- _AIM OF THE EXERCISE_
From the first entry to the last, transcribe everything exactly.

- _EXERCISE DATA_
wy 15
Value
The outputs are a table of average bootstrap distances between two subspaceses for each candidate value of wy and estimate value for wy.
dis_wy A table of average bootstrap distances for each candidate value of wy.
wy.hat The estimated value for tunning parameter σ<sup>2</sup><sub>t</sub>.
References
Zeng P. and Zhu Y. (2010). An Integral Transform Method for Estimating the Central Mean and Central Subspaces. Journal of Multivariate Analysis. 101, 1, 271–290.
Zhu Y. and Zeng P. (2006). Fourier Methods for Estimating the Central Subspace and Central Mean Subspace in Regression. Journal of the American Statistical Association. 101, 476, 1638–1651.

- _THE ANSWER_
wy 15
Value
The outputs are a table of average bootstrap distances between two subspaceses for each candidate value of wy and estimate value for wy.
dis_wy A table of average bootstrap distances for each candidate value of wy.
wy.hat The estimated value for tunning parameter σ<sup>2</sup><sub>t</sub>.
References
Zeng P. and Zhu Y. (2010). An Integral Transform Method for Estimating the Central Mean and Central Subspaces. Journal of Multivariate Analysis. 101, 1, 271–290.
Zhu Y. and Zeng P. (2006). Fourier Methods for Estimating the Central Subspace and Central Mean Subspace in Regression. Journal of the American Statistical Association. 101, 476, 1638–1651.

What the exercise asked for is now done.